The outlook is also less positive here than in other UK regions when it comes to workloads, employment prospects, and profit margins. A smaller percentage of surveyors here than elsewhere expect each of these to rise in the 12-months ahead.

Jim Sammon, RICS Northern Ireland Construction spokesman, said: “While it is encouraging that surveyors continue to indicate rising activity in some areas of the market, such as private house-building, the picture across other areas, particularly infrastructure, continues to cause concern.”

“With falls in infrastructure, public housing and public non-housing workloads, it is clear that the lack of decision-making in government continues to impact on construction activity and on the delivery of important projects. Alongside uncertainty relating to Brexit, surveyors cite this as a major challenge for the market and they anticipate that 2019 to be a challenging year,” he adds.

Tim Kinney, Construction Partner, Tughans, said: “The two-speed nature of Northern Ireland’s construction sector appears to continue, with some private sector activity forging ahead, while surveyors report declines in infrastructure and other publicly-funded workloads”.
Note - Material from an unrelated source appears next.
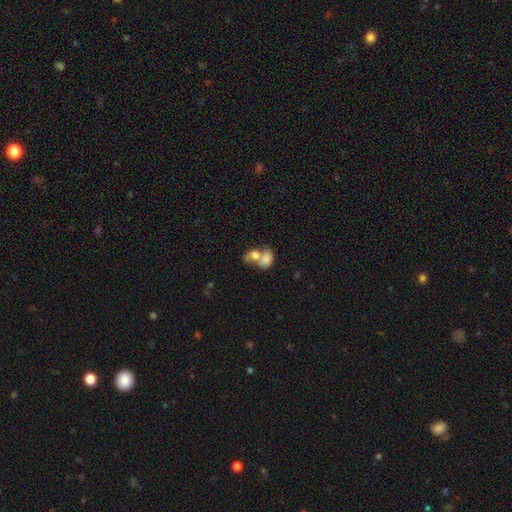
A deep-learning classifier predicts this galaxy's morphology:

“Housing-building appears to be particularly strong, alongside private commercial activity. However, it is essential that decisions can be made in relation to major publicly funded projects to ensure that they can proceed and deliver a positive impact for the economy and society,” he adds.
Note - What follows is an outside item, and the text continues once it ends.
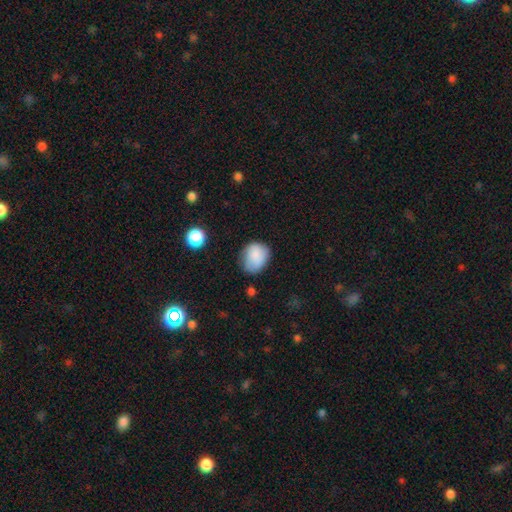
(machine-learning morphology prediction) Smooth or featured? smooth (84%)
How rounded? round (52%)
Merging? none (62%)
The key headline Northern Ireland findings of the latest survey are as follows:

  • The headline workloads net balance was -3% in Q4 (meaning that 3% more respondents reported falls in workloads in Q4 2018 than reported rises).
  • Infrastructure activity saw a decline according to a net balance of -25% of respondents, while a net balance of -14% of respondents said that public non-housing workloads had fallen.
  • Public housing workloads also fell, according to a net balance of -21% of Northern Ireland surveyors
  • A net balance of 14% of respondents reported rises in private housing workloads
  • Meanwhile private commercial activity increased according to a net balance of 9% of respondents
  • Private industrial activity was reported to have fallen (a net balance of -29%).
  • Looking ahead, Northern Ireland surveyors are the least optimistic in the UK about the next 12 months when it comes to employment with a balance of +4% saying they expected to take on new staff, compared with a UK average net balance of +15%
  • Expectations around workloads also the lowest in the UK, showing a balance of 0% compared with an average of +24% for UK.
  • Respondents expect to see profits decrease in the next 12 months, with a net balance of -21% recorded.
  • Despite the lack of optimism in taking on new staff, surveyors in Northern Ireland are still reporting shortages in quantity surveyors (+55%), other construction professionals (+47%) and labourers (+51%).